Search code examples
pythondeep-learningpytorchgradient-descentlearning-rate

Why do we multiply learning rate by gradient accumulation steps in PyTorch?


Loss functions in pytorch use "mean" reduction. So it means that the model gradient will have roughly the same magnitude given any batch size. It makes sense that you want to scale the learning rate up when you increase batch size because your gradient doesn't become bigger as you increase batch size.

For gradient accumulation in PyTorch, it will "sum" the gradient N times where N is the number of times you call backward() before you call step(). My intuition is that this would increase the magnitude of the gradient and you should reduce the learning rate, or at least not increase it.

But I saw people wrote multiplication to gradient accumulation steps in this repo:

if args.scale_lr:
    args.learning_rate = (
        args.learning_rate * args.gradient_accumulation_steps * args.train_batch_size * accelerator.num_processes
    )

I also see similar code in this repo:

model.learning_rate = accumulate_grad_batches * ngpu * bs * base_lr

I understand why you want to increase the learning rate by batch size. But I don't understand why they try to increase the learning rate by the number of accumulation steps.

  1. Do they divide the loss by N to reduce the magnitude of the gradient? Otherwise why do they multiply learning rate by the accumulation steps?
  2. How are gradients from different GPUs accumulated? Is it using mean or sum? If it's sum, why are they multiplying the learning rate by nGPUs?

Solution

  • I found that they indeed divided the loss by N (number of gradient accumulation steps). You can see sample code from accelerate package here: https://huggingface.co/docs/accelerate/usage_guides/gradient_accumulation

    Notice the following line of code from the guide above: loss = loss / gradient_accumulation_steps

    This is why you need to multiply the learning rate by gradient accumulation steps to cancel the above division.

    I assume that the same procedure also happens in PyTorch Lightning. I asked a related Lightning question at the github discussion here: https://github.com/Lightning-AI/lightning/discussions/17035

    I hope that someone will answer later that Trainer in Lightning does the same division process. The evidence from accelerate package made me think that gradients from different GPUs are also averaged, not summed. If they are going to be summed, the loss on each GPU has to be divided by the number of GPUs.

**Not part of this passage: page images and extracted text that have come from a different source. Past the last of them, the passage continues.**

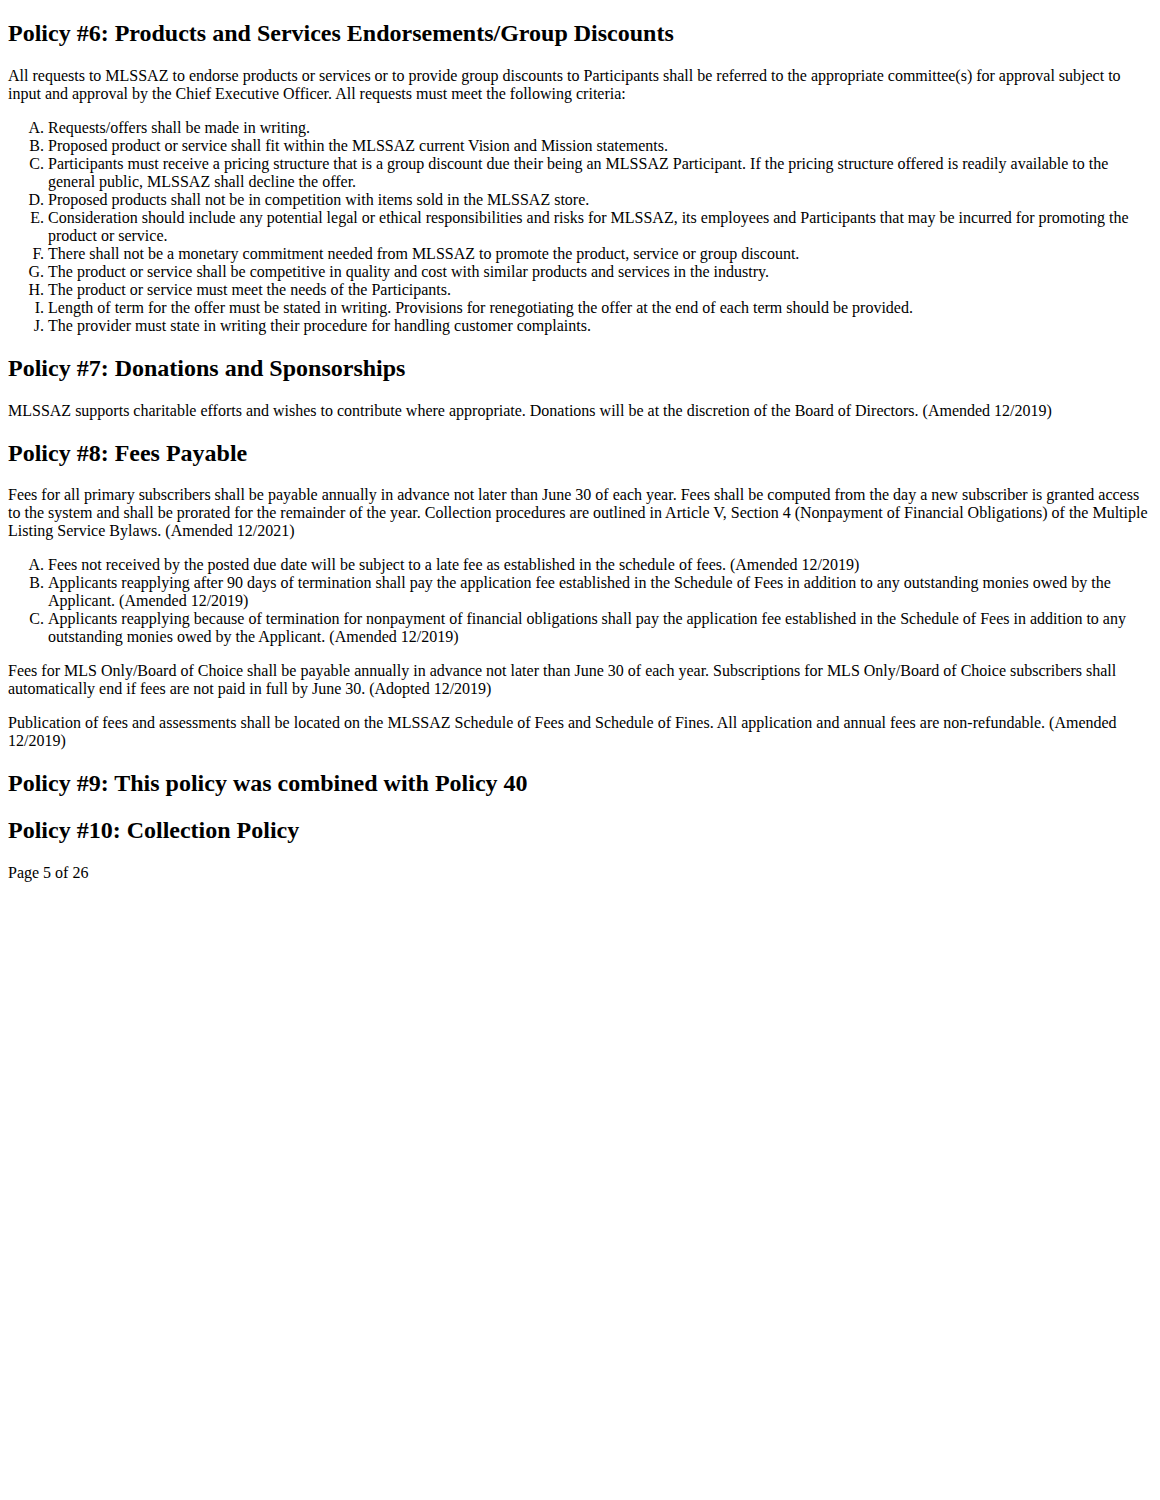Policy #6: Products and Services Endorsements/Group Discounts
All requests to MLSSAZ to endorse products or services or to provide group discounts to Participants shall be referred to the appropriate committee(s) for approval subject to input and approval by the Chief Executive Officer. All requests must meet the following criteria:
Requests/offers shall be made in writing.
Proposed product or service shall fit within the MLSSAZ current Vision and Mission statements.
Participants must receive a pricing structure that is a group discount due their being an MLSSAZ Participant. If the pricing structure offered is readily available to the general public, MLSSAZ shall decline the offer.
Proposed products shall not be in competition with items sold in the MLSSAZ store.
Consideration should include any potential legal or ethical responsibilities and risks for MLSSAZ, its employees and Participants that may be incurred for promoting the product or service.
There shall not be a monetary commitment needed from MLSSAZ to promote the product, service or group discount.
The product or service shall be competitive in quality and cost with similar products and services in the industry.
The product or service must meet the needs of the Participants.
Length of term for the offer must be stated in writing. Provisions for renegotiating the offer at the end of each term should be provided.
The provider must state in writing their procedure for handling customer complaints.
Policy #7: Donations and Sponsorships
MLSSAZ supports charitable efforts and wishes to contribute where appropriate. Donations will be at the discretion of the Board of Directors. (Amended 12/2019)
Policy #8: Fees Payable
Fees for all primary subscribers shall be payable annually in advance not later than June 30 of each year. Fees shall be computed from the day a new subscriber is granted access to the system and shall be prorated for the remainder of the year. Collection procedures are outlined in Article V, Section 4 (Nonpayment of Financial Obligations) of the Multiple Listing Service Bylaws. (Amended 12/2021)
Fees not received by the posted due date will be subject to a late fee as established in the schedule of fees. (Amended 12/2019)
Applicants reapplying after 90 days of termination shall pay the application fee established in the Schedule of Fees in addition to any outstanding monies owed by the Applicant. (Amended 12/2019)
Applicants reapplying because of termination for nonpayment of financial obligations shall pay the application fee established in the Schedule of Fees in addition to any outstanding monies owed by the Applicant. (Amended 12/2019)
Fees for MLS Only/Board of Choice shall be payable annually in advance not later than June 30 of each year. Subscriptions for MLS Only/Board of Choice subscribers shall automatically end if fees are not paid in full by June 30. (Adopted 12/2019)
Publication of fees and assessments shall be located on the MLSSAZ Schedule of Fees and Schedule of Fines. All application and annual fees are non-refundable. (Amended 12/2019)
Policy #9: This policy was combined with Policy 40
Policy #10: Collection Policy
Page 5 of 26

    This leads to a simple intuition about gradients in most PyTorch training workflows: No matter how big or small the batch is, the gradient will always have roughly the same magnitude. If you check the magnitude of the gradient right before step() call, it should stay roughly the same even if you vary batch size, number of gradient accumulation steps, number of GPUs, or even number of computers.